Input data =>
════

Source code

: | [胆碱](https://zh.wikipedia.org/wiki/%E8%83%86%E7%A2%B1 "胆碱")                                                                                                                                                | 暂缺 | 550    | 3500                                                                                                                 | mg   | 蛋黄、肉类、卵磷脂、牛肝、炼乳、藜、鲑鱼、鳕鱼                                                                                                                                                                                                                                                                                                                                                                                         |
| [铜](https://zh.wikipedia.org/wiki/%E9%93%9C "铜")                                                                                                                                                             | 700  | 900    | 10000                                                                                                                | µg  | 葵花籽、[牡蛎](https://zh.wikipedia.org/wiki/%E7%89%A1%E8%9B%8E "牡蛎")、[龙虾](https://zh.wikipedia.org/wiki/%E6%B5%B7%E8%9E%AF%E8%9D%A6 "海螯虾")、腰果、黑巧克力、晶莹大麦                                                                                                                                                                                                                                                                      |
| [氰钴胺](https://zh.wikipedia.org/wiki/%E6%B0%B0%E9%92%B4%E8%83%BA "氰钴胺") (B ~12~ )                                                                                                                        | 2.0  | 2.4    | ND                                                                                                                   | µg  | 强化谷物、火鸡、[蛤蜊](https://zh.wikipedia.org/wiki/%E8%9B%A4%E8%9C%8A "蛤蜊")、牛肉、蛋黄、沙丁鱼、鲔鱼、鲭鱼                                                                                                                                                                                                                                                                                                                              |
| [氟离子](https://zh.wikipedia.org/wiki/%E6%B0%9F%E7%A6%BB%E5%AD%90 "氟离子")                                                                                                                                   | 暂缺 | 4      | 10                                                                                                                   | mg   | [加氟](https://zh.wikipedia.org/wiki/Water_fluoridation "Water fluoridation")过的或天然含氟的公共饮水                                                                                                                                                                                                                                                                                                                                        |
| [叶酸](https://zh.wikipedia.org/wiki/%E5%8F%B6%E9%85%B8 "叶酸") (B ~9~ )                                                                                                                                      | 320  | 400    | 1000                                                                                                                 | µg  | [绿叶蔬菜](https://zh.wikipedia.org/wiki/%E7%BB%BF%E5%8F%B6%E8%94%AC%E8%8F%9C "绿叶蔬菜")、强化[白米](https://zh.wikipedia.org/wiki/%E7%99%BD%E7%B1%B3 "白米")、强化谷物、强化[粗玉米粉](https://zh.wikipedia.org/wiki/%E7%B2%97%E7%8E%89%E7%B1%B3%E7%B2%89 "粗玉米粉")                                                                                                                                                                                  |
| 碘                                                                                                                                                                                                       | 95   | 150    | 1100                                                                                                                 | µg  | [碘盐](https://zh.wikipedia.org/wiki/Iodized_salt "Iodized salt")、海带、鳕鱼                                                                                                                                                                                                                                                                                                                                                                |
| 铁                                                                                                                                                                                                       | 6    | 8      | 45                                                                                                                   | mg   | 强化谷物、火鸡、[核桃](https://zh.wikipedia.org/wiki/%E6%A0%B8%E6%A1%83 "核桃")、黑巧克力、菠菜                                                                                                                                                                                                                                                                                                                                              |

════

Problem => Copy the whole listing out exactly, so that every line matches what is above.

Task result =>
Source code

: | [胆碱](https://zh.wikipedia.org/wiki/%E8%83%86%E7%A2%B1 "胆碱")                                                                                                                                                | 暂缺 | 550    | 3500                                                                                                                 | mg   | 蛋黄、肉类、卵磷脂、牛肝、炼乳、藜、鲑鱼、鳕鱼                                                                                                                                                                                                                                                                                                                                                                                         |
| [铜](https://zh.wikipedia.org/wiki/%E9%93%9C "铜")                                                                                                                                                             | 700  | 900    | 10000                                                                                                                | µg  | 葵花籽、[牡蛎](https://zh.wikipedia.org/wiki/%E7%89%A1%E8%9B%8E "牡蛎")、[龙虾](https://zh.wikipedia.org/wiki/%E6%B5%B7%E8%9E%AF%E8%9D%A6 "海螯虾")、腰果、黑巧克力、晶莹大麦                                                                                                                                                                                                                                                                      |
| [氰钴胺](https://zh.wikipedia.org/wiki/%E6%B0%B0%E9%92%B4%E8%83%BA "氰钴胺") (B ~12~ )                                                                                                                        | 2.0  | 2.4    | ND                                                                                                                   | µg  | 强化谷物、火鸡、[蛤蜊](https://zh.wikipedia.org/wiki/%E8%9B%A4%E8%9C%8A "蛤蜊")、牛肉、蛋黄、沙丁鱼、鲔鱼、鲭鱼                                                                                                                                                                                                                                                                                                                              |
| [氟离子](https://zh.wikipedia.org/wiki/%E6%B0%9F%E7%A6%BB%E5%AD%90 "氟离子")                                                                                                                                   | 暂缺 | 4      | 10                                                                                                                   | mg   | [加氟](https://zh.wikipedia.org/wiki/Water_fluoridation "Water fluoridation")过的或天然含氟的公共饮水                                                                                                                                                                                                                                                                                                                                        |
| [叶酸](https://zh.wikipedia.org/wiki/%E5%8F%B6%E9%85%B8 "叶酸") (B ~9~ )                                                                                                                                      | 320  | 400    | 1000                                                                                                                 | µg  | [绿叶蔬菜](https://zh.wikipedia.org/wiki/%E7%BB%BF%E5%8F%B6%E8%94%AC%E8%8F%9C "绿叶蔬菜")、强化[白米](https://zh.wikipedia.org/wiki/%E7%99%BD%E7%B1%B3 "白米")、强化谷物、强化[粗玉米粉](https://zh.wikipedia.org/wiki/%E7%B2%97%E7%8E%89%E7%B1%B3%E7%B2%89 "粗玉米粉")                                                                                                                                                                                  |
| 碘                                                                                                                                                                                                       | 95   | 150    | 1100                                                                                                                 | µg  | [碘盐](https://zh.wikipedia.org/wiki/Iodized_salt "Iodized salt")、海带、鳕鱼                                                                                                                                                                                                                                                                                                                                                                |
| 铁                                                                                                                                                                                                       | 6    | 8      | 45                                                                                                                   | mg   | 强化谷物、火鸡、[核桃](https://zh.wikipedia.org/wiki/%E6%A0%B8%E6%A1%83 "核桃")、黑巧克力、菠菜                                                                                                                                                                                                                                                                                                                                              |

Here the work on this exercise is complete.